Your goal ->
Look below for the line containing "Disclaimer en copyright"; from there, print each line exactly up to and including the line containing "territorio nacional.", and stop.

(Extracted page text data)

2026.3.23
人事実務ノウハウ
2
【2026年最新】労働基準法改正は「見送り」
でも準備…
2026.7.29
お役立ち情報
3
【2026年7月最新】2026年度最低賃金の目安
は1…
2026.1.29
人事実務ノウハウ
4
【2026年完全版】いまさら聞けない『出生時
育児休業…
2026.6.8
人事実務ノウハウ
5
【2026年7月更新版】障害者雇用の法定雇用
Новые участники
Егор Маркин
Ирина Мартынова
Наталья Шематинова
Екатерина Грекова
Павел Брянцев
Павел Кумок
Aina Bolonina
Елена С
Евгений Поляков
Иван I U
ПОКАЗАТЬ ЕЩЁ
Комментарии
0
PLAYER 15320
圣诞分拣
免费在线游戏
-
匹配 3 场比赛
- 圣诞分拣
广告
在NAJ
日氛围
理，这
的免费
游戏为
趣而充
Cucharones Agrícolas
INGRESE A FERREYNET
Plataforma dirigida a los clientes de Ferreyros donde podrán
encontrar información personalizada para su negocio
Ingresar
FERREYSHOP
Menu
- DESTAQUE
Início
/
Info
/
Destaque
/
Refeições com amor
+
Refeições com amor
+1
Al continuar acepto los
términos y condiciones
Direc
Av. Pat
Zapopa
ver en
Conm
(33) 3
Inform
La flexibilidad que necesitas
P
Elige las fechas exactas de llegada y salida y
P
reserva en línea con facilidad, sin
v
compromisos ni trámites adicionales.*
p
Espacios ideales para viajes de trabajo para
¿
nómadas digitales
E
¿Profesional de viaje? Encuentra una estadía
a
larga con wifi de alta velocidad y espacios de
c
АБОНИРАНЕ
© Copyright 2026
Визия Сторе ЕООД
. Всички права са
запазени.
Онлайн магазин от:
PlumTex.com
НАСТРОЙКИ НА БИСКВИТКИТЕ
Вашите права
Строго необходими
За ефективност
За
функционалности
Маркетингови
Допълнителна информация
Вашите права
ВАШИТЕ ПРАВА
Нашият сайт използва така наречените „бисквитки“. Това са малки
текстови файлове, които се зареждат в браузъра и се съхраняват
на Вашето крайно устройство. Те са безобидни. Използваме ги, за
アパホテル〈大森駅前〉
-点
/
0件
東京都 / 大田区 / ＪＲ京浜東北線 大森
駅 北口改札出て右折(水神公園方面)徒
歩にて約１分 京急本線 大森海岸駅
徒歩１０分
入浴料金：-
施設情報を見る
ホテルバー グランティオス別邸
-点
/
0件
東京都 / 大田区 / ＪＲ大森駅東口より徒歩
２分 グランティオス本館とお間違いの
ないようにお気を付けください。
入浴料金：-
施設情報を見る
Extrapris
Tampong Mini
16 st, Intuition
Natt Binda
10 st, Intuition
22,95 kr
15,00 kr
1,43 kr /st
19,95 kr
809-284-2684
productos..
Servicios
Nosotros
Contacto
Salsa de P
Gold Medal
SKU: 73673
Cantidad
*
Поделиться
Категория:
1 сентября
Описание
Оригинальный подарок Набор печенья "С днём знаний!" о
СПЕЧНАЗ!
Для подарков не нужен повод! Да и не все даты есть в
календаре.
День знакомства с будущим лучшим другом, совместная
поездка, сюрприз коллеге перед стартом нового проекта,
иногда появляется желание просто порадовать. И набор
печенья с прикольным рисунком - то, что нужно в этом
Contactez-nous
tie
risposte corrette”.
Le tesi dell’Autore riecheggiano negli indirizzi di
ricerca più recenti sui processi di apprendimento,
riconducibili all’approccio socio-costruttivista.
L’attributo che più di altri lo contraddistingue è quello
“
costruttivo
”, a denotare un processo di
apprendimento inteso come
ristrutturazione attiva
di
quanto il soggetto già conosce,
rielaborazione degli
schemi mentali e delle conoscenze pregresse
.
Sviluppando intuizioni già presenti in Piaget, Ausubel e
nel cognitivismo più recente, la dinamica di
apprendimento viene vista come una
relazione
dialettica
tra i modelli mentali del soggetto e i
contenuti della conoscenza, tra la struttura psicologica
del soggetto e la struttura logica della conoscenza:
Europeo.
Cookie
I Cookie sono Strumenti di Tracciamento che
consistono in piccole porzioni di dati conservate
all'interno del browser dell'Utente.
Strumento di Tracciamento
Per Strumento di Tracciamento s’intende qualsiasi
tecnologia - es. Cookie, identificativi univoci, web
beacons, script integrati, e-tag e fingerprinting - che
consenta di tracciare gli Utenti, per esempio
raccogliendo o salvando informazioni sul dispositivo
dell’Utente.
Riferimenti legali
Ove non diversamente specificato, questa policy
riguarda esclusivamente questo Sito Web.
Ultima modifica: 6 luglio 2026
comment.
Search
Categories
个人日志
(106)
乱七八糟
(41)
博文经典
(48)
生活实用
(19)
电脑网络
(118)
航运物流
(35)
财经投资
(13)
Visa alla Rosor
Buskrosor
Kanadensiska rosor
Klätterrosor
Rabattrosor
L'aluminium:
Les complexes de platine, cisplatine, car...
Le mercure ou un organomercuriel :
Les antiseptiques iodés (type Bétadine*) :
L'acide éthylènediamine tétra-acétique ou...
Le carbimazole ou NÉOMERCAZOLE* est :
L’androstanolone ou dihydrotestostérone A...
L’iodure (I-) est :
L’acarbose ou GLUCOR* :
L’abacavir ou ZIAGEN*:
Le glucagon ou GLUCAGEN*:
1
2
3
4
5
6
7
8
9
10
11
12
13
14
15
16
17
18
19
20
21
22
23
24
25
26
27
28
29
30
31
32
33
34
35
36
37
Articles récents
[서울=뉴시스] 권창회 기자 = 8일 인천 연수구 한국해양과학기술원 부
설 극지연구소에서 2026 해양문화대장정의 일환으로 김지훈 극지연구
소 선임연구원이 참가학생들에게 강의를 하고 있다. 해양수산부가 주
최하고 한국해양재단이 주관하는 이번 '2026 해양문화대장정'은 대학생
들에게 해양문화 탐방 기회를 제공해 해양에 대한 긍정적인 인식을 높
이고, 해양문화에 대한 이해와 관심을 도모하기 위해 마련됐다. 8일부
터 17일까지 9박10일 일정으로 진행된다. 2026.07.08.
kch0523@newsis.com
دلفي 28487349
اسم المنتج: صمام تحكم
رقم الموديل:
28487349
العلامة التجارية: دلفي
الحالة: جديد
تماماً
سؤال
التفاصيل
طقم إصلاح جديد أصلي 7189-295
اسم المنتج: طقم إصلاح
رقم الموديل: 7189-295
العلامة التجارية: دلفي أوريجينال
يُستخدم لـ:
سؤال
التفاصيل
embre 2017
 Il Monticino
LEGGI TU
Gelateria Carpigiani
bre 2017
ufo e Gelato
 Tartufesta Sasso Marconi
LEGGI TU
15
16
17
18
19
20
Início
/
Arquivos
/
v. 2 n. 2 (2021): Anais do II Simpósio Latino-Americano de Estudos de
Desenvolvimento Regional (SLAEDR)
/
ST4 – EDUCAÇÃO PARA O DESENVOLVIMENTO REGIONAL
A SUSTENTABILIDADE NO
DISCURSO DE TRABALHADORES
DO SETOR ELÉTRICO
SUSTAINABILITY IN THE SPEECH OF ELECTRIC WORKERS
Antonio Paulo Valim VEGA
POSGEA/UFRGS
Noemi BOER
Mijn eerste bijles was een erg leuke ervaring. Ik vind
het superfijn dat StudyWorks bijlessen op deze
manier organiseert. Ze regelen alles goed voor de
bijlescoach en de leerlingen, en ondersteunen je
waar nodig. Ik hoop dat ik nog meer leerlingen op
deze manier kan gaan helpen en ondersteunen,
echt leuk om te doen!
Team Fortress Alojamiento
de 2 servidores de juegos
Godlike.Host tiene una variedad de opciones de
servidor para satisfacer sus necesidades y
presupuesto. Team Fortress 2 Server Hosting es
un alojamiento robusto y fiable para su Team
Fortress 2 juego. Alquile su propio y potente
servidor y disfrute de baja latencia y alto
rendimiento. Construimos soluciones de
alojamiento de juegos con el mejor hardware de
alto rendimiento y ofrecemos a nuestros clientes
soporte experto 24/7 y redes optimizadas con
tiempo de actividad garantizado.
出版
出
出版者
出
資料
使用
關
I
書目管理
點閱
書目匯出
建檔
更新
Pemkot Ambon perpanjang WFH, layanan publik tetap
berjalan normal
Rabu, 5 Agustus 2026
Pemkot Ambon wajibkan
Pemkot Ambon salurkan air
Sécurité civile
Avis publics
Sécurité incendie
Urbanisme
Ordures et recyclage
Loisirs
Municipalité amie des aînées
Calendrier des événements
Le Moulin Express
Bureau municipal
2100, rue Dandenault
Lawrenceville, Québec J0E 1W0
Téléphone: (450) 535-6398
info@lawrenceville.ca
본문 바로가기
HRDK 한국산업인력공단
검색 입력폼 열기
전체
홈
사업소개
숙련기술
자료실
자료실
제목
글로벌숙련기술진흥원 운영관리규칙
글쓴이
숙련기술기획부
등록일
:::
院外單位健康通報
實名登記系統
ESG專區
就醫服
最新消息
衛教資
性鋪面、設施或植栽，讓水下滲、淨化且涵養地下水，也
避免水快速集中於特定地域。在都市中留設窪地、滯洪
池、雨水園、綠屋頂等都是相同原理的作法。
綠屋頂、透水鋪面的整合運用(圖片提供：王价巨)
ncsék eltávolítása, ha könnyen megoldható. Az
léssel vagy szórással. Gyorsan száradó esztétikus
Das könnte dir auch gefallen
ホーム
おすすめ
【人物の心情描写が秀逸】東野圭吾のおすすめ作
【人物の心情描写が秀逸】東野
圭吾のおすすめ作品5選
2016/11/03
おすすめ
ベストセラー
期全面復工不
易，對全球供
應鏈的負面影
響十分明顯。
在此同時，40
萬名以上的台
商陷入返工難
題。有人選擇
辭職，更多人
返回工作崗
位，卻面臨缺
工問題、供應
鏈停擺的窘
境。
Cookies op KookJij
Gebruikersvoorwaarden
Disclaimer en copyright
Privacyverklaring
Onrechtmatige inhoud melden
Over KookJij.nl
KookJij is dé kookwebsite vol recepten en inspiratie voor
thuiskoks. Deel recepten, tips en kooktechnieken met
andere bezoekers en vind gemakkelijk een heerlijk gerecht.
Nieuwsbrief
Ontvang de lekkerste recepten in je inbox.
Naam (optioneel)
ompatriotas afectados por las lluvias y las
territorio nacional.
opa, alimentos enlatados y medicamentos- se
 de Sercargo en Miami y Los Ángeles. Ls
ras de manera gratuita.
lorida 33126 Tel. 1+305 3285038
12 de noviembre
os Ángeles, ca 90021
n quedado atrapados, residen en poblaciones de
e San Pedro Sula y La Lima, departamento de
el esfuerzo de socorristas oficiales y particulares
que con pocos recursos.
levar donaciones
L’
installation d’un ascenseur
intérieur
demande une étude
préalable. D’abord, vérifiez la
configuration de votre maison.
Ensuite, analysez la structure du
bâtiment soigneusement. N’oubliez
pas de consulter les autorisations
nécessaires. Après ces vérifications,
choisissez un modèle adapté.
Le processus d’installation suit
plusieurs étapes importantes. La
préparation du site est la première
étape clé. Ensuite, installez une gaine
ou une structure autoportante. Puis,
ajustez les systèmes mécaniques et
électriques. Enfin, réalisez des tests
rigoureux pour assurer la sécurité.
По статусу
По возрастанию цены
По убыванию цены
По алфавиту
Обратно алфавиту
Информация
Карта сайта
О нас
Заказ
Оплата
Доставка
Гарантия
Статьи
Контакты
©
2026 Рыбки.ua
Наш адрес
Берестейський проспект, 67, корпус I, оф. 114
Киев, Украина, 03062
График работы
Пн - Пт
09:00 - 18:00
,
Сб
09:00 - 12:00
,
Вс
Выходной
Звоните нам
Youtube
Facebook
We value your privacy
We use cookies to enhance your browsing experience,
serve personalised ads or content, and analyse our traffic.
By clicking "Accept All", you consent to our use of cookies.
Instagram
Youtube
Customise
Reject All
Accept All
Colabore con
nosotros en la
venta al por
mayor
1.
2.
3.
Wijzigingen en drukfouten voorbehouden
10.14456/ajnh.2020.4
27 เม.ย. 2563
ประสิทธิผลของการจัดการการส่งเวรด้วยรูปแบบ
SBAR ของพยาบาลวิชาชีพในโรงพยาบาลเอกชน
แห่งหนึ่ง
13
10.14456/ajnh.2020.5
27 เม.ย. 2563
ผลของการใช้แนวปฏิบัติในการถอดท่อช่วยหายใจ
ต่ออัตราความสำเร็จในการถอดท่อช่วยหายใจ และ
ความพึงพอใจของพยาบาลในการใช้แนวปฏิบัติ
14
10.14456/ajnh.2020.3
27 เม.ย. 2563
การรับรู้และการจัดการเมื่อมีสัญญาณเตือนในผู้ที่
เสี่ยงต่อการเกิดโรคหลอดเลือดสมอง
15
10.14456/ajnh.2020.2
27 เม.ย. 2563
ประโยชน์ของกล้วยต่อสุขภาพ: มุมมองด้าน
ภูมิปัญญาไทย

Your solution ->
Disclaimer en copyright
Privacyverklaring
Onrechtmatige inhoud melden
Over KookJij.nl
KookJij is dé kookwebsite vol recepten en inspiratie voor
thuiskoks. Deel recepten, tips en kooktechnieken met
andere bezoekers en vind gemakkelijk een heerlijk gerecht.
Nieuwsbrief
Ontvang de lekkerste recepten in je inbox.
Naam (optioneel)
ompatriotas afectados por las lluvias y las
territorio nacional.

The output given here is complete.